The case of the Stanford physicist who temporarily lost custody of his kids in Nebraska in June after allegedly punching his son during an argument back there took a happy turn for the family when authorities back there and in Santa Clara County agreed to turn the kids back over to him and his wife -- but the bad feelings linger.

Physicist Suwen Wang and his wife, Charlotte Fu, will be receiving family counseling as part of the agreement for them to get their 12-year-old daughter and 13-year-old son back. Unpersuaded that everything is now peachy and settled, however, Nebraska authorities have not dropped misdemeanor criminal charges against the couple -- disturbing the peace -- for the June 6 incident in which a witness allegedly saw them punch their son in a car as the family was headed to the airport after seeing an award-winning painting exhibit by 12-year-old daughter Alice Wang. The couple deny doing so.
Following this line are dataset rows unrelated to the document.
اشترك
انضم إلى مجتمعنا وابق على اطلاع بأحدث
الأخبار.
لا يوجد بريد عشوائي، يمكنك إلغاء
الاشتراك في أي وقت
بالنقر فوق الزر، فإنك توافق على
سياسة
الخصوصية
The whole issue of the witness, who called authorities and got the ball rolling against the family, still has Wang's attorney fuming. Nebraska law is more stringent than California law on such matters, he said, and out here the police probably would have investigated a bit further before tossing the parents in the clink and the kids into foster care. Which is what happened back in Nebraska.

And which leads us to the comment here by the local lawyer that admittedly probably does not accurately describe the facts in parts east, but certainly reflects his frustration.

"This whole thing in Nebraska was overblown," said attorney John Forsyth of San Francisco. "When some inbred sitting on her porch drinking a bottle of red eye with two hound dogs can call 911 and get your kids taken away, it's a good thing to come back to the land of the enlightened."

Authorities in Nebraska aren't talking, citing confidentiality in cases involving children.